Enfin, il y a le cas du SCAF, l’avion de combat censé remplacer le Rafale. Une sottise. Nous sommes et devons rester le seul pays capable de construire d’un bout à l’autre des avions de ce type. Pour une raison que je ne m’explique pas, Macron a décidé que ce projet aussi, la France devait le mener en commun avec l’Allemagne. Nous n’en avons pas besoin. Nous avons créé le Rafale, qui est le meilleur avion de combat du monde, seuls. Nous avons la technologie, les ingénieurs, les ouvriers pour créer un produire un avion. C’est donc une faveur que nous faisons aux Allemands. Mais ceux-ci réclament toujours plus. Le chef d’État major des armées de l’Allemagne a notamment exigé l’accès à l’ensemble des brevets de Dassault Aviation. Dassault a refusé et il a raison en tous points. L’Allemagne n’a jamais ce genre de requête pour les armes qu’elle achète aux États-Unis.

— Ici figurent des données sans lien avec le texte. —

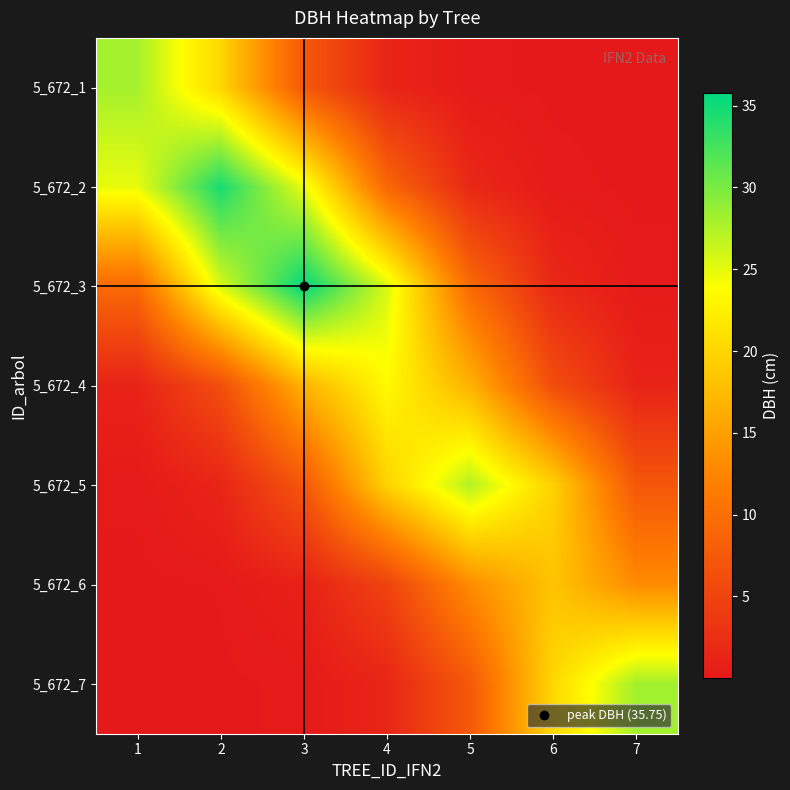

What is the maximum value shown in the chart?

35.8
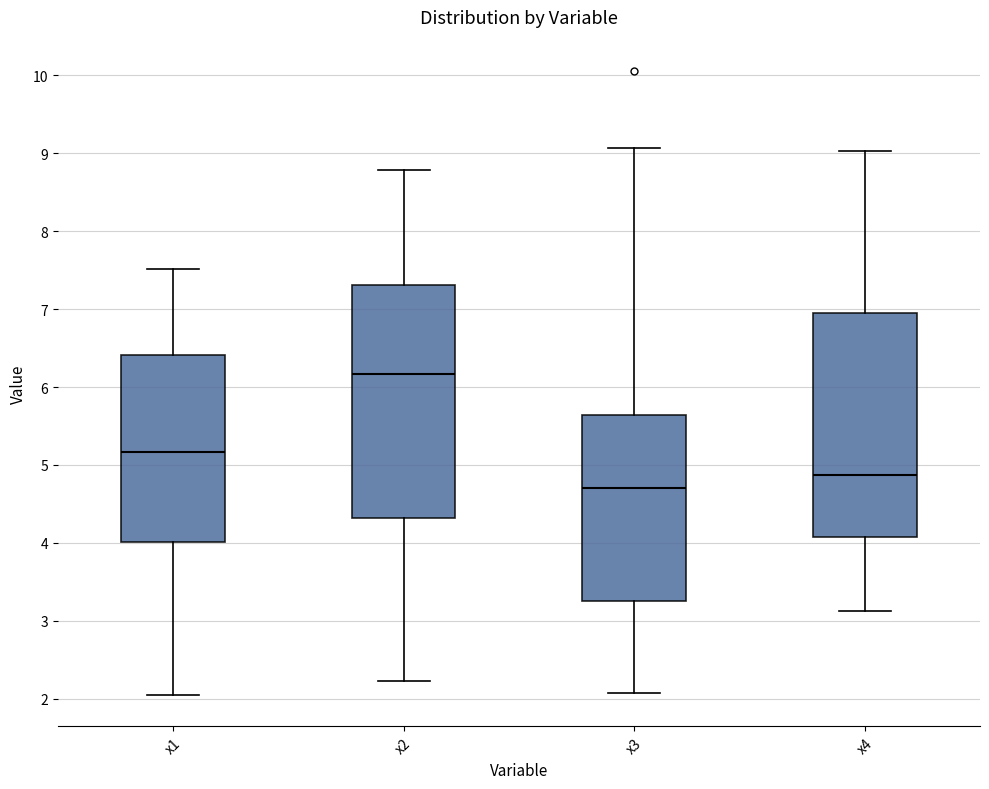

Which box is the tallest, from its lower edge to its upper edge?

x2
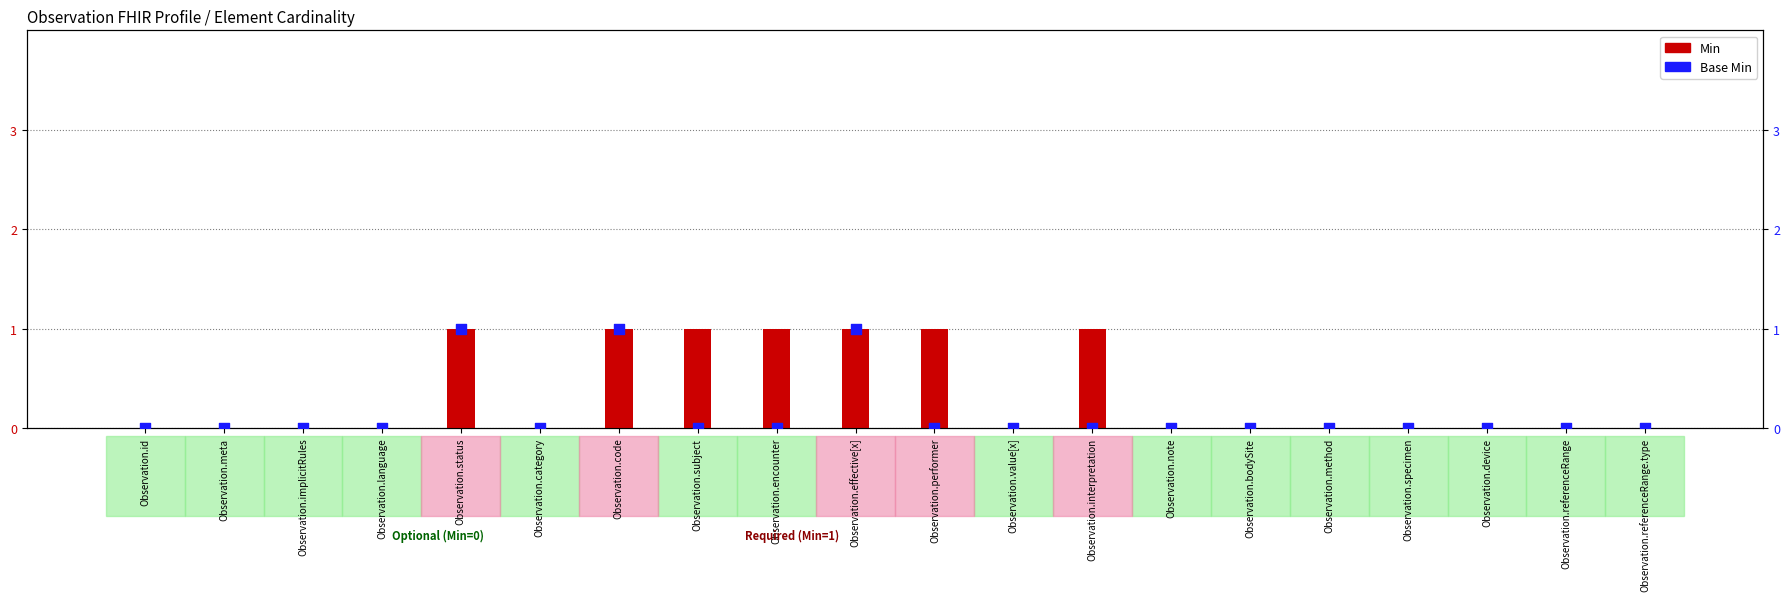

Which series contains the highest Y value?

Min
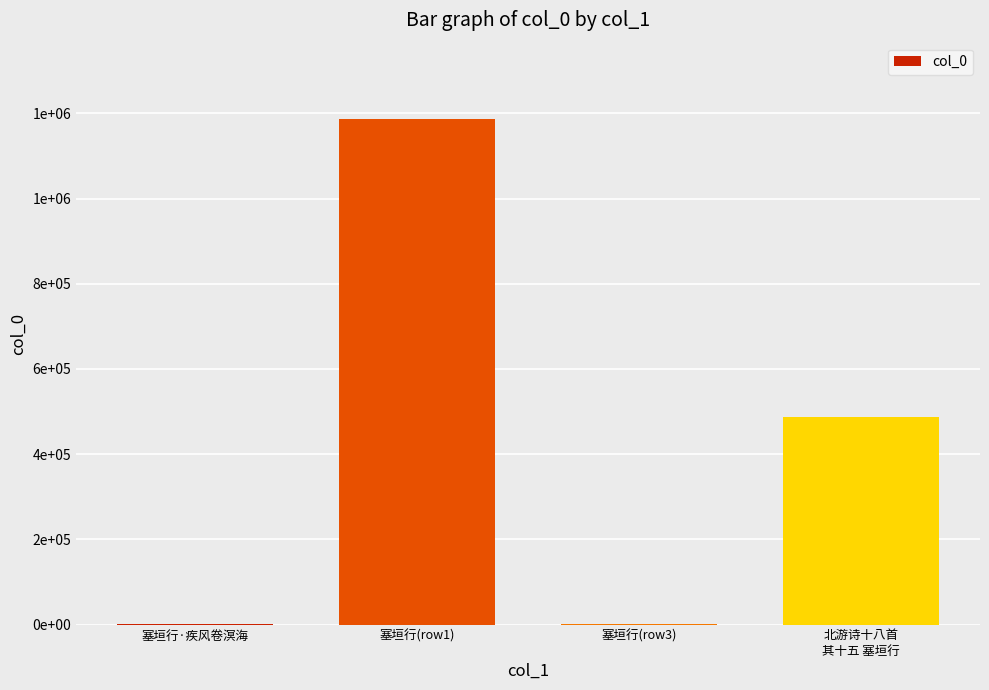

Where is the data nearest to the value 594356?

北游诗十八首
其十五 塞垣行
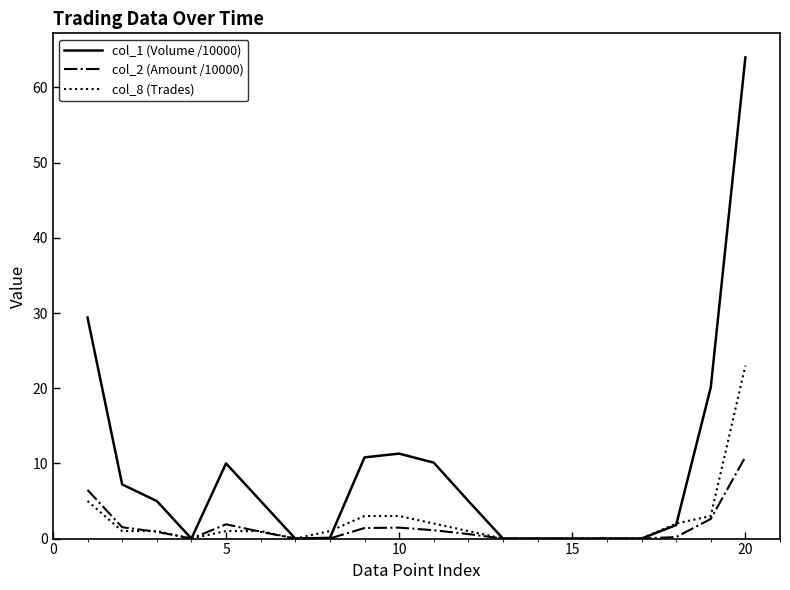

Does the chart display data point markers on the line(s)?

No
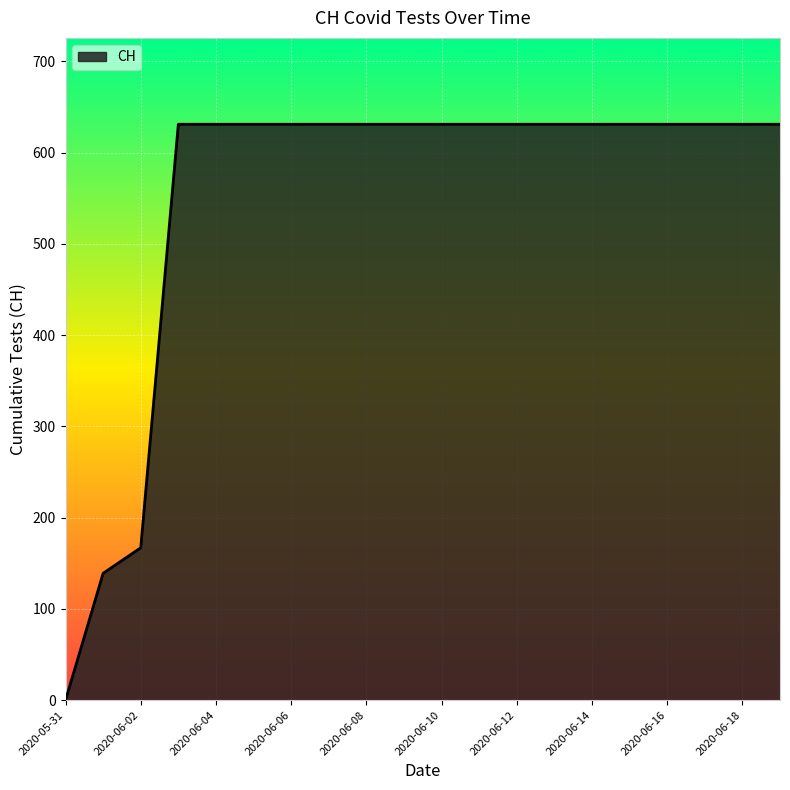

How many distinct data groups are displayed?

1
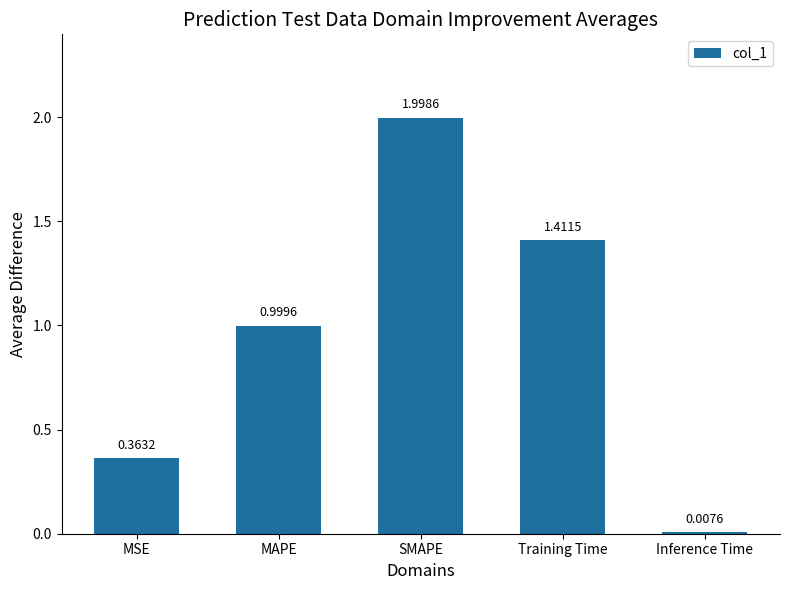

Where is the data nearest to the value 1?

MAPE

Macron se fait rouler dans la farine. Il livre nos technologies de pointe clé en main à l’Allemagne. Il est encore temps de faire autrement. Nous n’avons pas besoin de toutes ces coopérations. Nous avons une industrie d’armement. Elle nous permet d’être indépendants. Le gouvernement allemand n’a aucune intention de se détacher des États-Unis pour la défense de son pays. Au début des années 1980, il était aussi question d’une coopération pour produire un avion de combat, avec le Royaume-Uni. La coopération a capoté. L’eurofighter est un avion européen, c’est-à-dire lourd, lent et inefficace. Les Français ont produit seuls un avion de combat : le Rafale. Nous pouvons être indépendants. Donc nous devons l’être.